The work rechanneled the water to reflect the reality of low flows from the dam, and created new banks.

It was completed in cooperation with the town of Silverthorne, the Northwest Colorado Council of Governments (NWCCOG) and a variety of other organizations.

“He really brought a lot of energy to the table,” Silverthorne Town Manager Kevin Batchelder said of Gentry. “Without his energy I don’t think it would have worked quite so well.”

President of the Gore Range chapter of TU, Gentry coordinated a variety of fund-raising efforts that helped raise nearly $95,000, which was then matched by a grant from the National Forest Foundation, he said.
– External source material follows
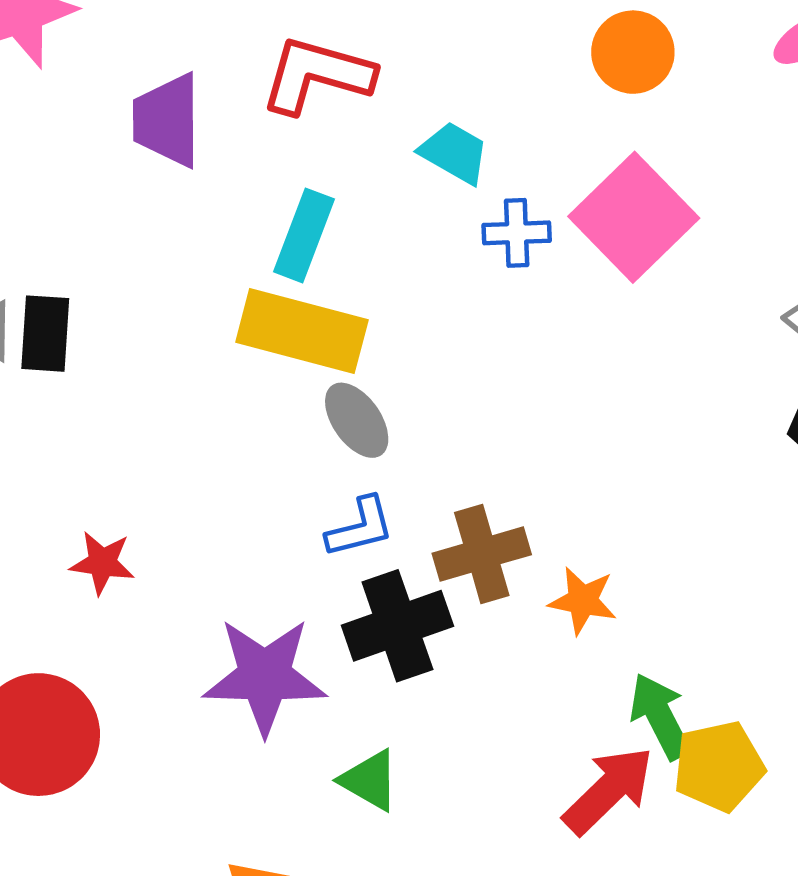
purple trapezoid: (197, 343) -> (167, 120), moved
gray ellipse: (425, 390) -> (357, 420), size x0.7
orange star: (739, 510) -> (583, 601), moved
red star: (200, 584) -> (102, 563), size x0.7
“The BRRP concept of a multi-jurisdictional project has become a reality due in large part to Andy’s commitment, dedication and untiring enthusiasm,” said Liz Finn, the NWCCOG coordinator for the Rural Resort Region. “Although the project team consisted of eight individuals, Andy is the only team member working purely on a volunteer basis.

“Without doubt, Andy’s contribution carried the strongest impact in achieving the results,” she said. “His accomplishments are truly inspirational.”

Gentry was awarded a plaque at TU’s national convention in Denver on Sept. 5, and was cited for his “leadership in coldwater conservation.”

“As we got further and further (into the restoration effort), I was convinced there was a big need for this,” Gentry said. “I think (the award) is a huge positive for the project.”

“There was a lot of dedication to this project from a lot of people,” Gentry said. “I think (it) went really well. I don’t think we could have asked for more.”

Gentry said the goal of the effort had been to give back to the river itself after all the impacts of mining and other human activities it had suffered.

“I think it bodes well for the Blue River,” he said. “It (also) really bodes well for other projects and other groups that are interested in doing this.

“To be able to go in and do such a dramatic change – I think we made a lasting impact on the river,” he said.

And now that his daughter is healthy and his house is almost finished, Gentry hopes to reap the rewards of his labors and actually fish the restored stretch of water by October.